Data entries
**********

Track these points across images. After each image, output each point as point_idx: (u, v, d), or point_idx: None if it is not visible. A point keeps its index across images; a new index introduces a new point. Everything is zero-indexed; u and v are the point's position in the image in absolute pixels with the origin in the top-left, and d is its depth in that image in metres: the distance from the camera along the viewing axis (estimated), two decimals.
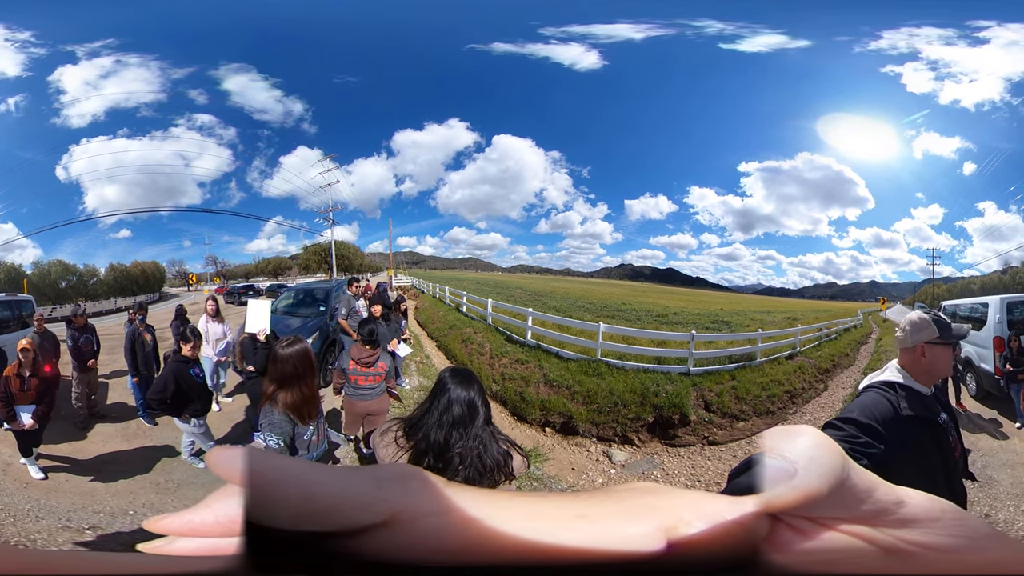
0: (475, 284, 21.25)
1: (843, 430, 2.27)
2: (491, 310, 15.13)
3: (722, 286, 20.93)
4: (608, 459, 9.61)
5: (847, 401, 11.28)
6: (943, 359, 2.57)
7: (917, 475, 2.28)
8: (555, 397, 10.75)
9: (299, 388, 4.07)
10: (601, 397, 10.56)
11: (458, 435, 2.64)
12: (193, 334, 6.65)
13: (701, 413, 10.50)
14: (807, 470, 0.41)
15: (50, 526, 5.71)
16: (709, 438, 10.13)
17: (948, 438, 2.50)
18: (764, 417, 10.79)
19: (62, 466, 7.04)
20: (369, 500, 0.36)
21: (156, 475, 6.94)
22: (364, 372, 6.05)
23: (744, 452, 9.59)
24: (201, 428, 6.75)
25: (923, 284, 18.53)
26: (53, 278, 17.18)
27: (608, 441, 10.10)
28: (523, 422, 10.52)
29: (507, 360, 12.40)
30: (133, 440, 7.86)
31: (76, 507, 6.14)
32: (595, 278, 22.80)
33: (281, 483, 0.35)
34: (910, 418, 2.35)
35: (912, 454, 2.31)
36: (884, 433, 2.25)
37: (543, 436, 10.23)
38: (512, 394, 11.06)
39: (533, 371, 11.68)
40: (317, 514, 0.34)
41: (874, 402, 2.40)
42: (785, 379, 12.09)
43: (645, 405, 10.39)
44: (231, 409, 9.00)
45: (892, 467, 2.16)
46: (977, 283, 16.70)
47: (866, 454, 2.17)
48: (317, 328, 10.67)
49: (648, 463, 9.58)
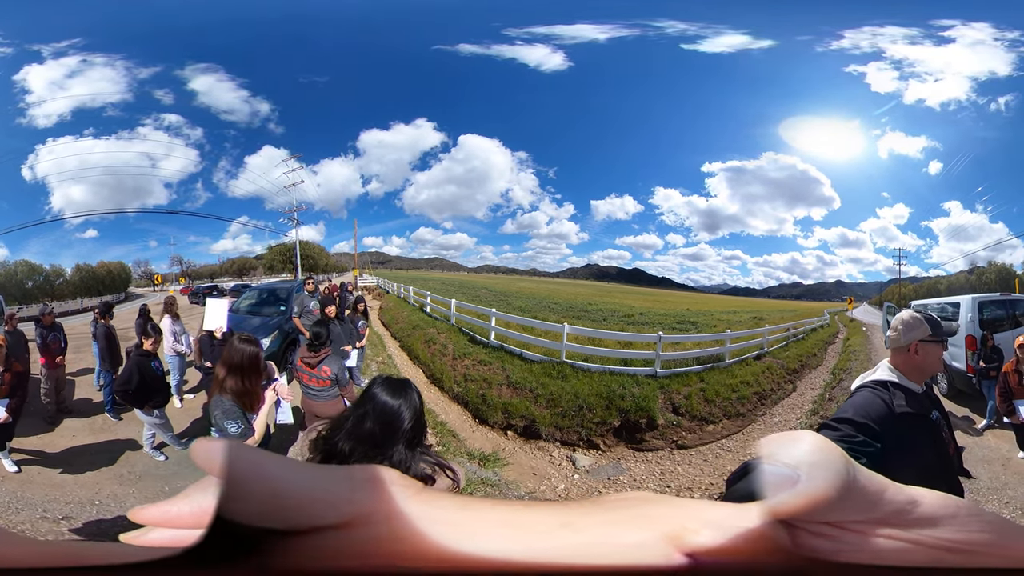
0: (440, 284, 20.99)
1: (839, 430, 2.26)
2: (455, 310, 14.74)
3: (688, 286, 20.59)
4: (572, 464, 9.18)
5: (816, 402, 11.08)
6: (935, 356, 2.61)
7: (915, 473, 2.20)
8: (518, 400, 10.30)
9: (244, 380, 4.37)
10: (565, 400, 10.07)
11: (364, 450, 2.35)
12: (154, 330, 6.98)
13: (669, 416, 10.03)
14: (811, 475, 0.39)
15: (30, 517, 5.94)
16: (678, 442, 9.67)
17: (942, 435, 2.51)
18: (734, 419, 10.37)
19: (33, 459, 7.25)
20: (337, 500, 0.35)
21: (120, 467, 7.17)
22: (310, 372, 5.96)
23: (715, 456, 9.33)
24: (162, 419, 7.08)
25: (889, 284, 18.41)
26: (19, 278, 16.58)
27: (572, 446, 9.69)
28: (484, 425, 10.18)
29: (470, 361, 11.99)
30: (99, 434, 8.14)
31: (49, 498, 6.37)
32: (561, 278, 22.55)
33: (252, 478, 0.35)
34: (904, 415, 2.35)
35: (908, 452, 2.30)
36: (879, 431, 2.25)
37: (505, 439, 9.82)
38: (474, 396, 10.68)
39: (496, 373, 11.25)
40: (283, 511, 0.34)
41: (868, 401, 2.41)
42: (754, 380, 11.67)
43: (611, 408, 9.92)
44: (192, 406, 9.13)
45: (890, 466, 2.11)
46: (944, 283, 16.57)
47: (864, 453, 2.16)
48: (277, 327, 10.74)
49: (614, 468, 9.11)
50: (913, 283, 17.35)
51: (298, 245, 20.52)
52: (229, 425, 4.17)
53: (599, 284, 22.78)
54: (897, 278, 17.61)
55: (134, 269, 20.20)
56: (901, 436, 2.29)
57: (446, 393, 11.28)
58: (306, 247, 21.08)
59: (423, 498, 0.37)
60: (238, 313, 11.36)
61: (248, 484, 0.34)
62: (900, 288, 17.48)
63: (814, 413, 10.44)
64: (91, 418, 8.66)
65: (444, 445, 8.75)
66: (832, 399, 10.86)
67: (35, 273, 17.08)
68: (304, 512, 0.34)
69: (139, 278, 20.34)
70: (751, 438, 9.78)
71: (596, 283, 22.89)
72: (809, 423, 9.98)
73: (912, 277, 17.45)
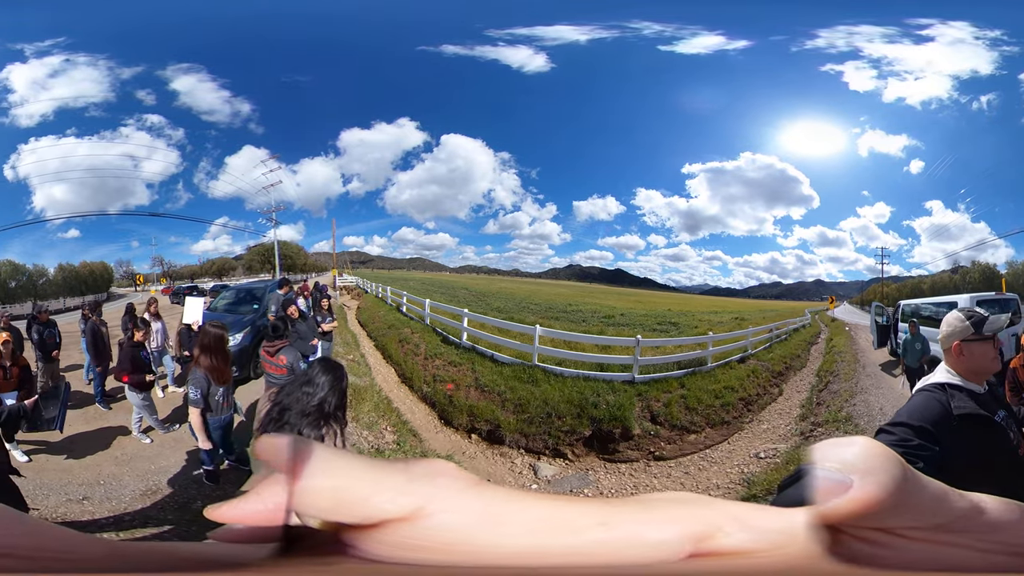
0: (420, 284, 20.77)
1: (894, 435, 2.17)
2: (429, 310, 14.55)
3: (669, 287, 20.45)
4: (533, 473, 8.90)
5: (805, 406, 10.47)
6: (983, 355, 2.43)
7: (982, 476, 2.10)
8: (484, 403, 10.13)
9: (212, 356, 5.65)
10: (534, 406, 9.74)
11: (293, 414, 2.94)
12: (143, 323, 8.05)
13: (647, 425, 9.51)
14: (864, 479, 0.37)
15: (56, 501, 6.45)
16: (656, 453, 9.11)
17: (1008, 435, 2.34)
18: (718, 428, 9.77)
19: (40, 448, 7.63)
20: (397, 493, 0.36)
21: (114, 450, 7.76)
22: (269, 360, 6.42)
23: (697, 468, 8.82)
24: (147, 401, 7.80)
25: (871, 283, 18.18)
26: (3, 278, 16.58)
27: (538, 453, 9.44)
28: (449, 426, 10.12)
29: (441, 361, 11.88)
30: (92, 423, 8.65)
31: (63, 482, 6.85)
32: (543, 279, 22.32)
33: (316, 472, 0.36)
34: (964, 417, 2.22)
35: (972, 455, 2.13)
36: (937, 435, 2.14)
37: (467, 443, 9.73)
38: (441, 396, 10.58)
39: (466, 374, 11.08)
40: (348, 504, 0.35)
41: (924, 404, 2.31)
42: (739, 384, 11.08)
43: (582, 417, 9.50)
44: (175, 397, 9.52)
45: (951, 470, 2.03)
46: (927, 283, 16.23)
47: (921, 457, 2.06)
48: (250, 324, 10.97)
49: (579, 480, 8.72)
50: (895, 282, 17.15)
51: (277, 245, 20.36)
52: (191, 391, 5.68)
53: (581, 285, 22.65)
54: (879, 277, 17.44)
55: (116, 269, 20.07)
56: (962, 438, 2.16)
57: (415, 393, 11.13)
58: (285, 247, 21.00)
59: (476, 492, 0.37)
60: (215, 311, 11.73)
61: (313, 479, 0.35)
62: (883, 287, 17.24)
63: (803, 418, 9.82)
64: (83, 409, 9.12)
65: (400, 444, 8.61)
66: (821, 402, 10.25)
67: (18, 273, 16.93)
68: (368, 505, 0.35)
69: (121, 278, 20.26)
70: (737, 447, 9.24)
71: (578, 284, 22.81)
72: (799, 428, 9.39)
73: (894, 277, 17.31)
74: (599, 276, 22.21)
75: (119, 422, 8.59)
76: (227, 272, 22.02)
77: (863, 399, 9.59)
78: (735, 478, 8.17)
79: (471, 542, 0.34)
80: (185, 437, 7.34)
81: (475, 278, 23.06)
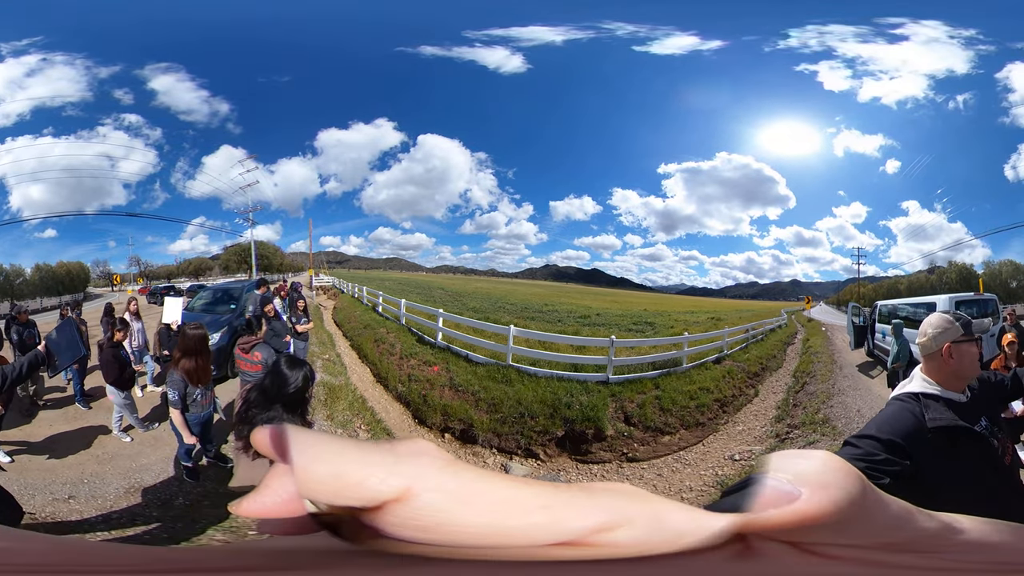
0: (397, 284, 20.57)
1: (860, 448, 2.06)
2: (404, 310, 14.45)
3: (646, 286, 20.47)
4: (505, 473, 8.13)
5: (781, 407, 10.22)
6: (970, 357, 2.30)
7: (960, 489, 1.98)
8: (458, 402, 10.02)
9: (194, 359, 5.78)
10: (507, 406, 9.60)
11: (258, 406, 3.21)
12: (122, 324, 7.90)
13: (620, 426, 9.32)
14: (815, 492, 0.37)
15: (43, 501, 6.38)
16: (628, 454, 8.91)
17: (991, 444, 2.21)
18: (692, 429, 9.52)
19: (21, 449, 7.64)
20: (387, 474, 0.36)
21: (95, 449, 7.77)
22: (244, 357, 6.55)
23: (671, 470, 8.60)
24: (128, 400, 7.78)
25: (847, 283, 18.16)
26: None
27: (510, 453, 9.33)
28: (423, 425, 10.01)
29: (416, 361, 11.76)
30: (73, 422, 8.62)
31: (48, 481, 6.79)
32: (520, 279, 22.33)
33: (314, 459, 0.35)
34: (939, 429, 2.09)
35: (948, 468, 2.01)
36: (908, 448, 2.02)
37: (441, 442, 9.50)
38: (415, 396, 10.50)
39: (440, 374, 11.00)
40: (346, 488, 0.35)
41: (895, 415, 2.19)
42: (714, 385, 10.86)
43: (555, 417, 9.31)
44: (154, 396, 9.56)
45: (930, 484, 1.96)
46: (904, 283, 16.16)
47: (887, 472, 1.95)
48: (227, 323, 10.97)
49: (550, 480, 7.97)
50: (872, 283, 17.11)
51: (254, 245, 20.28)
52: (169, 393, 5.67)
53: (557, 284, 22.65)
54: (855, 277, 17.39)
55: (93, 269, 19.95)
56: (938, 452, 2.06)
57: (390, 392, 11.04)
58: (262, 247, 20.94)
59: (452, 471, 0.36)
60: (192, 311, 11.63)
61: (313, 466, 0.35)
62: (859, 287, 17.20)
63: (779, 420, 9.59)
64: (63, 409, 9.09)
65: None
66: (797, 404, 10.04)
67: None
68: (363, 488, 0.34)
69: (98, 278, 20.23)
70: (712, 449, 9.01)
71: (554, 283, 22.80)
72: (775, 430, 9.15)
73: (870, 277, 17.27)
74: (576, 276, 22.27)
75: (99, 421, 8.61)
76: (204, 272, 21.99)
77: (840, 400, 9.42)
78: (709, 480, 7.96)
79: (450, 521, 0.34)
80: (165, 435, 7.43)
81: (452, 278, 23.03)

**********

◆ **TASK OBJECTIVE**
Without the pictures, write out the lines from the beginning of the entries through the line with "17: (948, 438, 2.50)".

◆ **REPLY**
Track these points across images. After each image, output each point as point_idx: (u, v, d), or point_idx: None if it is not visible. A point keeps its index across images; a new index introduces a new point. Everything is zero-indexed; u and v are the point's position in the image in absolute pixels with the origin in the top-left, and d is its depth in that image in metres: the distance from the camera along the viewing axis (estimated), two decimals.
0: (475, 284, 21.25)
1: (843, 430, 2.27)
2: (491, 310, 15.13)
3: (722, 286, 20.93)
4: (608, 459, 9.61)
5: (847, 401, 11.28)
6: (943, 359, 2.57)
7: (917, 475, 2.28)
8: (555, 397, 10.75)
9: (299, 388, 4.07)
10: (601, 397, 10.56)
11: (458, 435, 2.64)
12: (193, 334, 6.65)
13: (701, 413, 10.50)
14: (807, 470, 0.41)
15: (50, 526, 5.71)
16: (709, 438, 10.13)
17: (948, 438, 2.50)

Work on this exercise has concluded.